This is why testing perfume on your skin is the final frontier when deciding on a fragrance. Try some on, leave it for 5 or 10 minutes and you can often tell if its going to work or not. Put some on your pulse points, don’t bruise the scent by rubbing it furiously, smell in the fresh air. I like to think about how I want the fragrance to make me feel when I wear it and that’s what I consider when doing the ‘smell test’.

How to wear perfume

The best places for wearing fragrance are on your pulse points – inner elbow, wrist, neck, even the back of your knees. As the blood flows, your skin heats up and the scent will grow. I like to spray my fragrance on the back of my neck – this way its not right below my nose constantly so every now and then I get little wafts of it and continuously enjoy my perfume throughout the day. I also prefer this as spraying fragrance on my decolletage then going about my day to day activities means that I am in sunlight and the alcohol and oils in my scent plus sunlight together can cause skin sensitivities and damage to the delicate skin in this area.

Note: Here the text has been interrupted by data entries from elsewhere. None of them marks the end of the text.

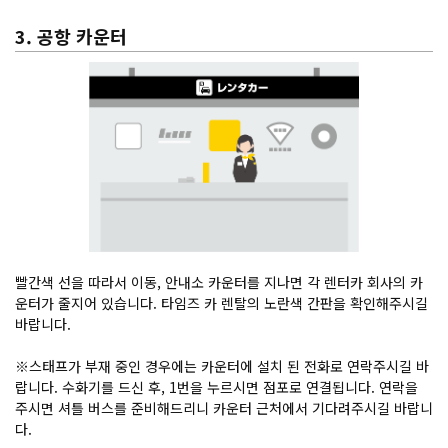
3. 공항 카운터
빨간색 선을 따라서 이동, 안내소 카운터를 지나면 각 렌터카 회사의 카
운터가 줄지어 있습니다. 타임즈 카 렌탈의 노란색 간판을 확인해주시길
바랍니다.
※스태프가 부재 중인 경우에는 카운터에 설치 된 전화로 연락주시길 바
랍니다. 수화기를 드신 후, 1번을 누르시면 점포로 연결됩니다. 연락을
주시면 셔틀 버스를 준비해드리니 카운터 근처에서 기다려주시길 바랍니
다.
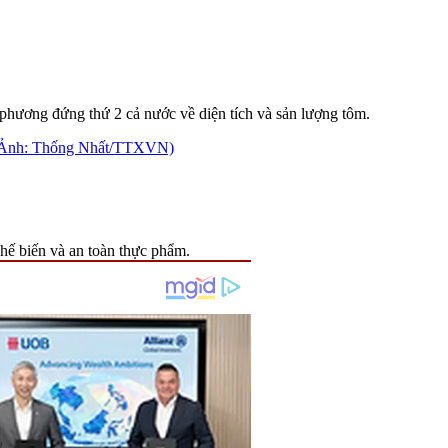
phương đứng thứ 2 cả nước về diện tích và sản lượng tôm.
chế biến và an toàn thực phẩm.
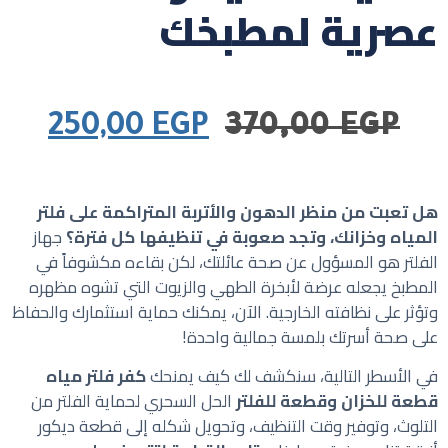
عصرية لمطبخك
250,00
EGP
370,00
EGP
هل تعبت من منظر الدهون والأتربة المتراكمة على فلتر
المياه وخزانك، وتجد صعوبة في تنظيفها كل فترة؟
جهاز
الفلتر هو المسؤول عن صحة عائلتك، لكن بقاءه مكشوفاً في
المطبخ يجعله عرضة لأبخرة الطهي والزيوت التي تشوه مظهره
وتؤثر على نظافته الخارجية. الآن، يمكنك حماية استثمارك والحفاظ
على صحة أسرتك بلمسة جمالية واحدة!
في الأسطر التالية، سنكشف لك كيف يمنحك
كفر فلتر مياه
قطعة للخزان وقطعة للفلتر
الحل السحري لحماية الفلتر من
التلوث، وتوفير وقت التنظيف، وتحويل شكله إلى قطعة ديكور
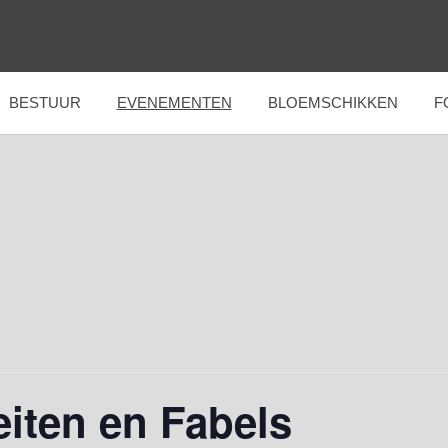
BESTUUR
EVENEMENTEN
BLOEMSCHIKKEN
F
eiten en Fabels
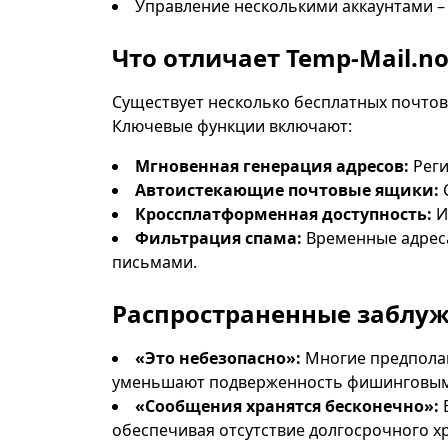
Управление несколькими аккаунтами –
Что отличает Temp-Mail.n
Существует несколько бесплатных почтов
Ключевые функции включают:
Мгновенная генерация адресов:
Реги
Автоистекающие почтовые ящики:
С
Кроссплатформенная доступность:
И
Фильтрация спама:
Временные адрес
письмами.
Распространенные заблуж
«Это небезопасно»:
Многие предполаг
уменьшают подверженность фишинговым а
«Сообщения хранятся бесконечно»:
В
обеспечивая отсутствие долгосрочного хр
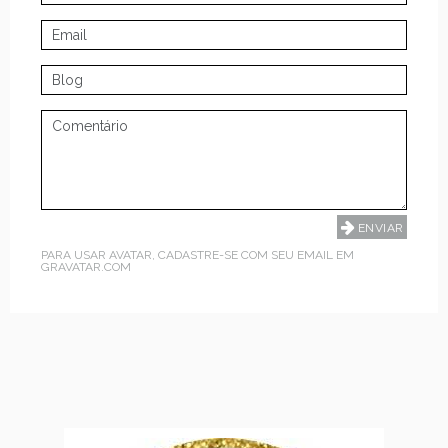
PARA USAR AVATAR, CADASTRE-SE COM SEU EMAIL EM
GRAVATAR.COM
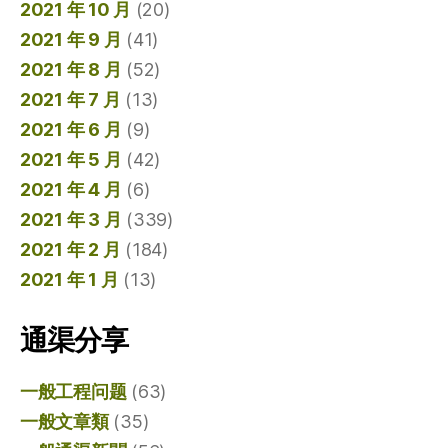
2021 年 10 月
(20)
2021 年 9 月
(41)
2021 年 8 月
(52)
2021 年 7 月
(13)
2021 年 6 月
(9)
2021 年 5 月
(42)
2021 年 4 月
(6)
2021 年 3 月
(339)
2021 年 2 月
(184)
2021 年 1 月
(13)
通渠分享
一般工程问题
(63)
一般文章類
(35)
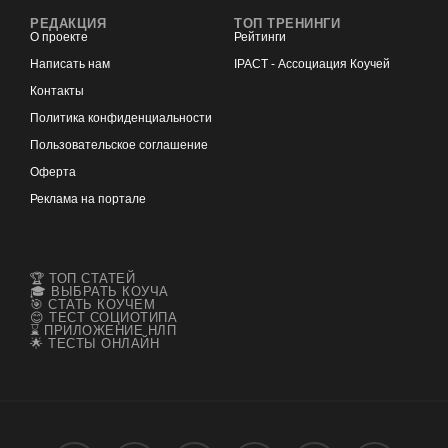
РЕДАКЦИЯ
ТОП ТРЕНИНГИ
О проекте
Рейтинги
Написать нам
IPACT - Ассоциация Коучей
Контакты
Политика конфиденциальности
Пользовательское соглашение
Оферта
Реклама на портале
🏆 ТОП СТАТЕЙ
🎓 ВЫБРАТЬ КОУЧА
🎯 СТАТЬ КОУЧЕМ
😊 ТЕСТ СОЦИОТИПА
⌛ ПРИЛОЖЕНИЕ НЛП
🌟 ТЕСТЫ ОНЛАЙН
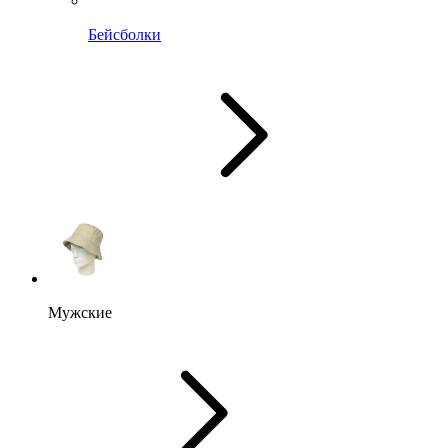
Бейсболки
Мужские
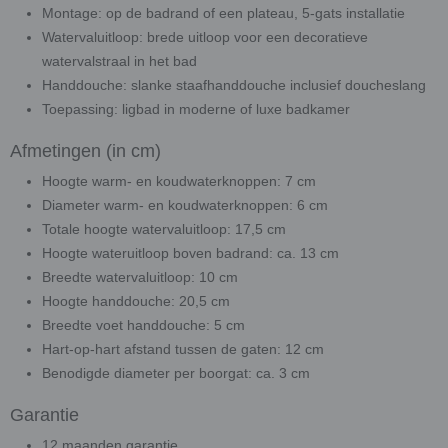
Montage: op de badrand of een plateau, 5-gats installatie
Watervaluitloop: brede uitloop voor een decoratieve
watervalstraal in het bad
Handdouche: slanke staafhanddouche inclusief doucheslang
Toepassing: ligbad in moderne of luxe badkamer
Afmetingen (in cm)
Hoogte warm- en koudwaterknoppen: 7 cm
Diameter warm- en koudwaterknoppen: 6 cm
Totale hoogte watervaluitloop: 17,5 cm
Hoogte wateruitloop boven badrand: ca. 13 cm
Breedte watervaluitloop: 10 cm
Hoogte handdouche: 20,5 cm
Breedte voet handdouche: 5 cm
Hart-op-hart afstand tussen de gaten: 12 cm
Benodigde diameter per boorgat: ca. 3 cm
Garantie
12 maanden garantie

Applying scent to well moisturised skin (particularly as soon as you get out of the shower and skin is warm, slightly damp, freshly moisturised) is a great way to enhance your fragrance and give it more longevity.

Lastly, make sure that you are storing your fragrance properly! The best place to keep your scent is in a temperature stable, dark space like a drawer or cupboard. Sunlight and heat are the main things that will turn a fragrance over time so storing your perfumes correctly is important! I know that the perfume bottles are often so gorgeous that it seems a pity to not have them on display, so do your best to keep them out of direct sunlight. Some people even keep them in their fridge for the longest lifespan possible, but I’d say you’re going to be alright just creating a little perfume shelf to ensure that you get to enjoy all of your wonderful perfumes for as long as possible!